By Judy Lin for UCLA Today
Banks that "got out of the lending business and into the gambling business," the escalating inequality between America’s rich and poor, and outdated economic models formed the tangled roots of the nation’s 2007 financial crisis, said Columbia University economist Joseph Stiglitz, Nobel laureate, former World Bank senior vice president and economic adviser to President Clinton.
In an engaging, plain-talking style, Stiglitz delivered the Arnold C. Harberger Distinguished Lecture, presented annually by the UCLA Burkle Center for International Relations, on April 21 to a standing-room-only audience at the Anderson School's Korn Convocation Hall.
Drawing on his bestselling book, "Freefall: America, Free Markets, and the Sinking of the World Economy" (2010, WW Norton and Penguin/Allen Lane), Stiglitz discussed the sluggish economy as well as potential solutions.
"It’s been four years since the break of the (real estate) bubble," Stiglitz said. With federal economic stimulus funds and other efforts, "We’ve been pulled back from the brink, but we’re still in trouble."
Among the indicators: Most Americans are worse off now than they were 12 years ago, with their average income lower today than it was in 1999. That said, the richest of the rich, 1 percent of the population, is pulling in a full 25 percent of the nation’s income — while tending not to spend a lot of it, further bogging down the economy.
High unemployment persists. In addition to the "official count" of unemployed Americans (8.8 percent unemployment nationwide as of March), Stiglitz pointed to an unreported statistic: One out of six Americans have been unemployed for more than two years and have given up on looking for work.
In a rueful aside, Stiglitz said that "some people say [this group] isn’t unemployed, that they are choosing not to work" to have more vacation time. "When I ask [these critics] why these people are unhappy, they say it’s not a problem of unemployment but a problem for psychiatry."
Delusion, he said, has played a part in the problem all along — beginning with the pre-collapse bubble of inflated housing prices.
"It was all a dream, it wasn’t reality," Stiglitz said. "The value of houses was artificial." And yet, in the year preceding the meltdown, Americans spent $18 trillion taken from their homes’ presumed equity.
Today, one of every four mortgages is "underwater," with borrowers owing more to the bank than their home’s appraised value. Nearly 7 million Americans have lost their homes to foreclosure, and Stiglitz said he expects another 2 million home losses this year and continuing in the next two or three years. In defense of minority borrowers, he noted that data show that loan default rates among minorities are no higher than among non-minorities. "The problem began in the private sector," he said. "We believed in the private sector — and that was a mistake."
That private sector — banks and other financial institutions — exploited the poor through predatory lending and gambled with derivatives to maximize profits, meanwhile making political investments that ensured that government regulators would be appointed "who didn’t believe in regulation."

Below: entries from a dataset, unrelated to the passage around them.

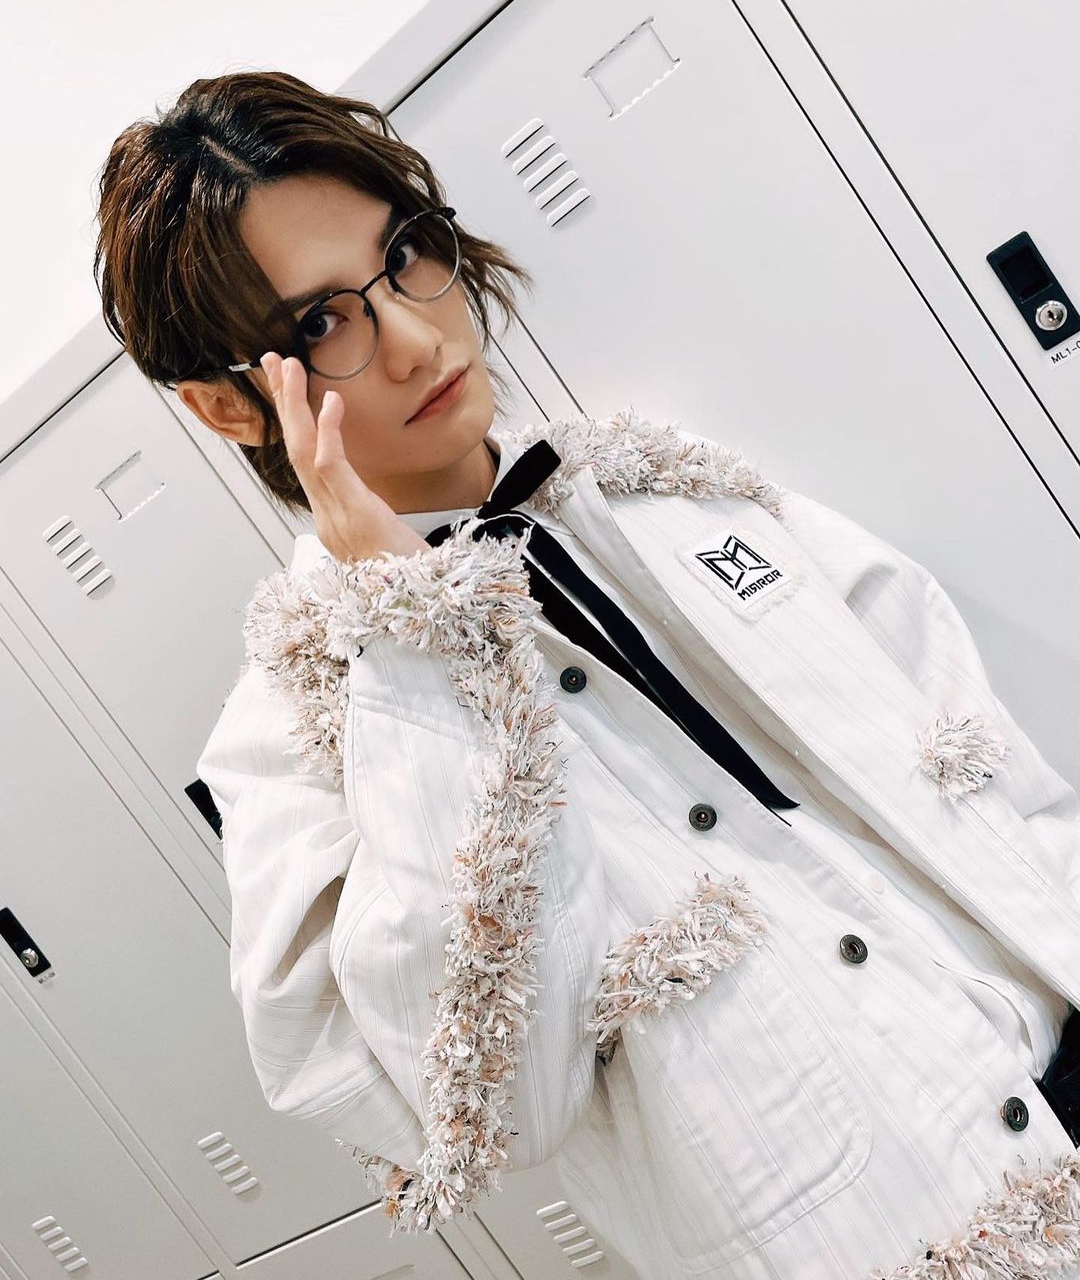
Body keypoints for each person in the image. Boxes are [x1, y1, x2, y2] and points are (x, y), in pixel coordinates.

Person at [95, 70, 1080, 1279]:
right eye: (319, 326)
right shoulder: (294, 736)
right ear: (227, 407)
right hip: (916, 1232)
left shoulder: (661, 484)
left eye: (402, 256)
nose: (414, 339)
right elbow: (490, 1101)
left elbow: (972, 747)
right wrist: (414, 633)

The feds must take blame for not only failing to oversee the financial sector but for providing billion-dollar bailouts with no strings attached. "The banks used the bailout money to pay bonuses, not reinvest," Stiglitz said. "We decided to socialize the losses while privatizing the gains."
The government’s economic stimulus plan, however, was a step in the right direction, he said. The American Recovery and Reinvestment Act of 2009 has pumped $787 billion back into the economy. But this stimulus, now coming to an end, hasn’t been enough, said Stiglitz, who expressed deep concern over the current debate on Capitol Hill about deficit reduction — especially about "austerity" spending cutbacks. "Austerity has never worked. It just slows the economy down more."
The best way to fix the deficit, Stiglitz said, is to "put Americans back to work." This entails restructuring the nation’s spending, redirecting funds from, for example, the military to education, technology and infrastructure. "We need to support teachers, not war. If we spend our money well, the deficit can be reduced in three or four years."
Stiglitz also pointed to his own profession as culpable in the crisis.
"Part of the blame is on the economics profession," he said, "or, as I like to put it, on other economists. There are fallacies in economic thought being taught in universities around the world."
But with the crisis has come proverbial opportunity. "This is an exciting time … because we are rethinking economics," Stiglitz said.